Defense Minister Peretz has come out in favor of a formal commission of inquiry with regard to the war, which puts him in opposition to Olmert and definitely strains the coalition. Look for a great deal of political unrest in days ahead — both within the coalition and the Labor party.


Former Chief of Staff Lt. Gen. (res.) Moshe Ya’alon also thinks there should be a state commission. He made this clear in an interview he gave to the Post on Friday. But he goes even further, having come to his own conclusions regarding failures during the war: He thinks Prime Minister Olmert, Defense Minister Peretz, and Chief of Staff Lt. Gen. Dan Halutz should all resign.

Olmert associates says that it is Ya’alon’s own policies during the time he was Chief of Staff that were responsible for creating the conditions that led to the war. Ya’alon’s answer: That the “disengagement,” which made us look weak, created the conditions that led to Hezbollah’s readiness to attack us. During his tenure, he says, the IDF responded with strength to Hezbollah provocations and Hezbollah restrained itself.

Now… I have expressed enthusiasm about Ya’alon’s return here from the States, and his assumption of a position at the Shalem Center, where he will work on strategies for responding to the Islamicist threat. But I confess that his answer here feels insufficient to me. Perhaps, perhaps, the IDF responded with strength to Hezbollah provocations — doing brief bombing sorties or other actions when provoked. But the buildup went on — the 12,000 rockets set into bunkers. I do not hold Ya’alon responsible for this buildup. My understanding is that a major preemptive strike was never approved by the political echelon — which has the final say — because of political correctness, understandings with the international community, etc. And I wish that Ya’alon had addressed this, as well.


Sarah Honig, in her column in Friday’s Post, says that Olmert and company, in order to shift blame for what went wrong in the war, is aiming at the very people who represent the biggest political threat: Binyamin Netanyahu, head of the Likud — who is being blamed for setting economic policy when Finance Minister that prevented military preparedness, and Moshe Ya’alon, former Chief of Staff — who is being blamed for preventing preparedness. In neither case will Olmert and company be correct.


The first significant contingent of forces for the “new, improved” UNIFIL has begun moving in to Lebanon: 1,000 Italian troops.

Spain has now decided to send 1,100 troops as well.

In a reversal of previous a position, Israel has now accepted the idea of Indonesian troops in UNIFIL, while remaining opposed to troops from Malaysia and Bangladesh. The reason, it has been explained, is that Malaysia and Bangladesh were overtly pro-Hezbollah during the war, while Indonesia, with whom Israel has had some “quiet diplomatic activity,” was not. Originally Olmert objected to use of forces from any nation that does not have diplomatic relations with Israel. Indonesia says it will send up to 1,000 troops by the end of the month. It is not my impression that Malaysia and Bangladesh are necessarily closed out of participation because of Israel’s continued objections — as Israel does not have veto power and Kofi Annan was predisposed to including them. There is reportedly some feeling that Muslim troops should be included so the UNIFIL forces don’t appear to be on a crusade against the Muslim world.

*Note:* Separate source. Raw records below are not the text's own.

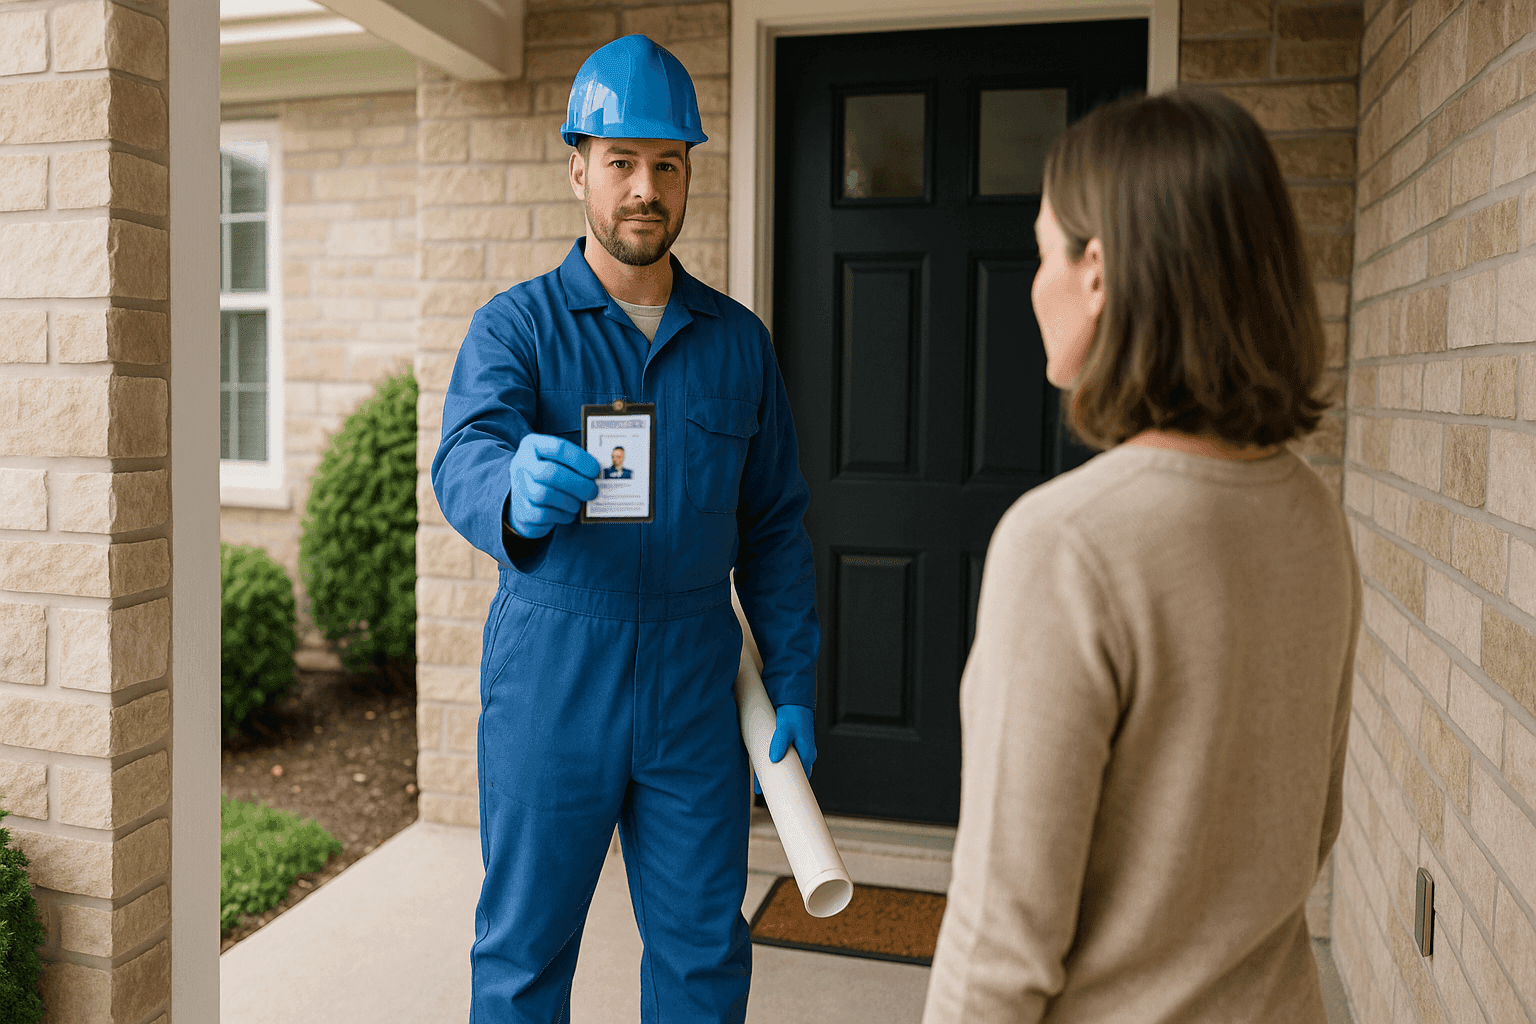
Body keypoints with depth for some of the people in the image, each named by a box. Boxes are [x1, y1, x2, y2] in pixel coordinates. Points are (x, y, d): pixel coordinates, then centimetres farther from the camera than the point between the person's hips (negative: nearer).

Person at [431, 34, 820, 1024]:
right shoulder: (516, 326, -3)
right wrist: (518, 493, -46)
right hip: (550, 680, -2)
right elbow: (466, 461, -22)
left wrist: (794, 683, 4)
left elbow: (775, 526, 8)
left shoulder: (739, 340, 5)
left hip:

Turkey, which wants no part in disarming Hezbollah, will cooperate by training Lebanese troops and helping to patrol the Mediterranean to prevent arms smuggling.


In a joint operation, Shin Bet and Israeli Border Police have arrested two Tanzim (Fatah) leaders in the Tulkarm area who were reportedly planning to build rockets to be fired at Israeli cities. A large cache of weapons was uncovered when they were arrested.


Kofi Annan has gone to visit Syrian president Bashar Assad and has come away with assurances from Assad that Syria will enforce the embargo on arms to Hezbollah. It will increase border patrols to stop the flow of arms.

And I’m the queen of England.

Remember that the rockets and weapons that have come to Hezbollah to date have either traveled from Iran via Syria, or come directly from Syria — and in both instances with official Syrian knowledge and blessings. This is not a renegade operation that we are talking about.

Why is Syria promising this? Because Assad objects strenuously (a “hostile” affront, he calls it) to international forces at his border?

Have I got this right? Syrian border patrols to stop Syrian arms smuggling?


Both Hezbollah and Hamas, who are holding Israeli kidnapped soldiers, have refused to allow them visitation by the Red Cross or even allowed them to write letters to their families. In spite of this, Ze’ev Schiff writes in Haaretz, Israel is permitting the visitation of Hamas prisoners by their families, and declined to block the return of Lebanese refugees to south Lebanon, even though these acts might apply pressure. We are ever so humanitarian and kind — but we are not doing a whole lot to help our captured soldiers. These are political decisions, that run contrary to IDF recommendations.